In this paper, we address 3D object visualization and recognition with multi-wavelength digital holography. Color features of 3D objects are obtained by the multiple-wavelengths. Perfect superimposition technique generates reconstructed images of the same size. Statistical pattern recognition techniques: principal component analysis and mixture discriminant analysis analyze multi-spectral information in the reconstructed images. Class-conditional probability density functions are estimated during the training process. Maximum likelihood decision rule categorizes unlabeled images into one of trained-classes. It is shown that a small number of training images is sufficient for the color object classification.
© 2007 Optical Society of America
There has been growing interest in object recognition in two-dimensional (2D) and three-dimensional (3D) environments [1–10]. In digital holography, 3D information is recorded by optical interferometry. Recorded 3D information can be numerically processed to reconstruct holographic images at different longitudinal distances and perspectives. In the literature, various techniques using digital holography have been developed for 3D visualization, image encryption, and object recognition [3, 5–17]. A single wavelength is used in most of the researches. There has been a recognition research using color digital holography and the conventional correlation method .
In this paper, we address 3D color object visualization and statistical pattern recognition using multi-wavelength digital holography where multi-spectral 3D spatial information is recorded and reconstructed [12–15]. Holographic images are numerically reconstructed by the Fresnel transform method. The size of the reconstructed images can be controlled independently for perfect superimposition at different distances and wavelengths . This technique is effective for the fast process such as real-time display and investigation including pattern recognition.
Statistical pattern recognition analyzes the multi-spectral information from color objects simultaneously.
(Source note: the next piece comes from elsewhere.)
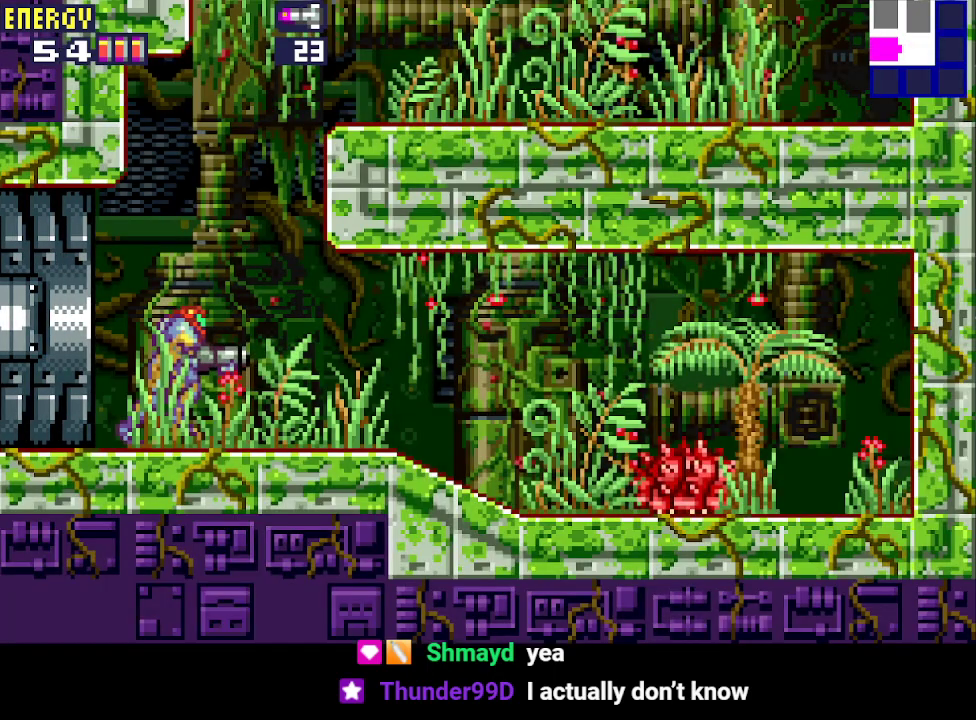
{"buttons": ["CROSS", "CIRCLE", "DPAD_RIGHT"], "events": [[100, "CIRCLE", "down"], [333, "CIRCLE", "up"], [500, "CIRCLE", "down"]]}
Two statistical pattern recognition approaches are adopted: principal component analysis (PCA) and mixture discriminant analysis (MDA). The PCA is a well-known dimensionality reduction technique to extract low dimensional features from high dimensional data [18–21]. The high dimensional vectors are projected onto a subspace spanned by eigenvectors of the covariance matrix of the training vectors. We extract low dimensional features which are characterized by different colors. Since the images are reconstructed by means of the superimposition reconstruction technique, no matching process is needed between multi-spectral information.
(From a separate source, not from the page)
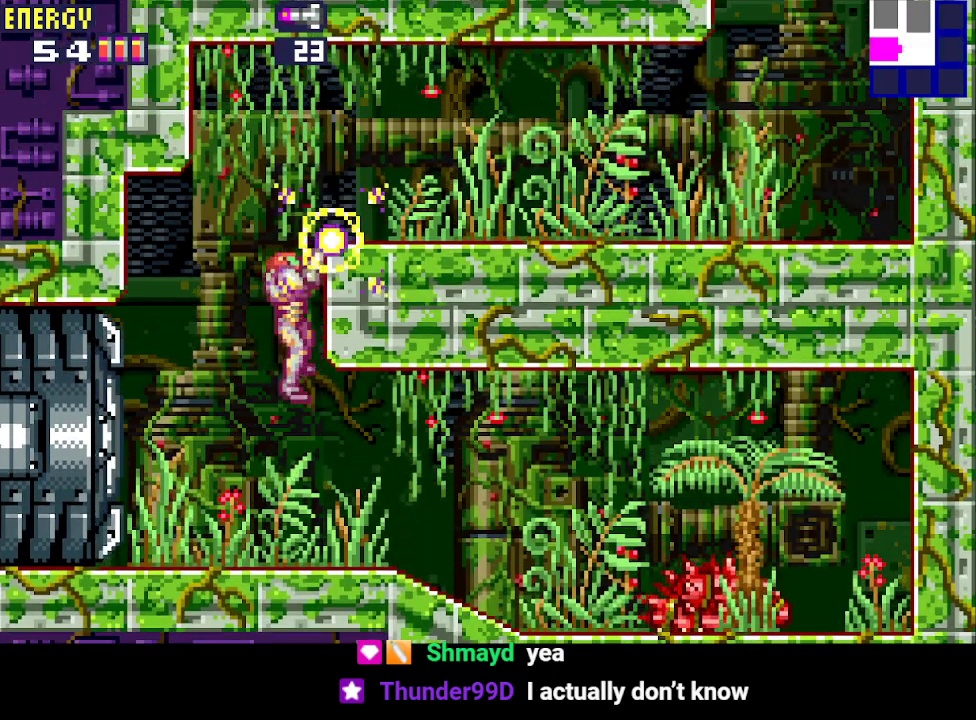
{"buttons": ["CROSS", "DPAD_RIGHT"], "events": [[167, "CIRCLE", "up"]]}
The multi-spectral features are simultaneously trained by the MDA. The multi-spectral features are complementary to one another for classification. The population distribution of one class is modeled by the weighted sum of the probability density functions of several components (clusters). In the Gaussian mixture model, each probability density function for the component is assumed to be Gaussian. Expectation maximization (EM) is a common approach to estimate the parameters of the Gaussian mixture model [19–27]. The MDA has been often adopted for cluster analysis, classification task, and density estimation [22–27]. The class-conditional probability density function for the population of each class is obtained using the PCA and the MDA during the training. For the decision making, the class of unlabeled images is determined by the maximum likelihood (ML) decision rule.
The organization of the paper is as follows. 3D object recording and reconstruction with multi-wavelength digital holography are described in Section 2. The PCA and MDA with the EM algorithm are described in Section 3. The ML decision rule and evaluation metrics are also discussed in Section 3. Experimental results are presented in Section 4. Conclusions follow in Section 5.
2. Multi-wavelength digital holography
The use of multi-wavelength digital holography has been researched for 3D color display [12–15]. Figure 1 illustrates the optical setup for multi-wavelength digital holography. In our approach, two lasers (l 1 and l 2) with different wavelengths are used. One is in the red region (λ1=632.8 nm), and the other is in the green region (λ2=532.0 nm). The optical configuration is arranged to allow the two lasers to propagate along the same paths either for the reference or the object beams. The reflecting prism which is in the path of the red laser beam permits the matching of the optical paths of the two interfering beams inside the optical coherent length of the laser. The object (toy warrior) as shown in Fig. 1 is placed at a distance 500 mm from the CCD (charge-coupled detector) array. Two holograms are recorded with two wavelengths. The holograms are reconstructed separately by the Fresnel transformation method .
It is noted that different details are visible in reconstructed images since different color information is recorded according to the wavelengths. Moreover, the sizes of reconstructed images are different since the reconstruction pixel size depends on the wavelength. Reconstruction is obtained through the pixel size (Δx, Δy) of the CCD array which is different from the pixel size (Δx′,Δy′) in the image plane, where Δx and Δy are the resolutions of the CCD in the x and y directions, respectively, and Δx′ and Δy′ are the resolutions of the image plane in the x and y directions, respectively. They are related by Δx′=dsλ/Nx Δx and Δy′=dsλ/NyΔy, where ds is a longitudinal depth, λ is the wavelength, and Nx and Ny are the number of CCD pixels in the x and y directions, respectively.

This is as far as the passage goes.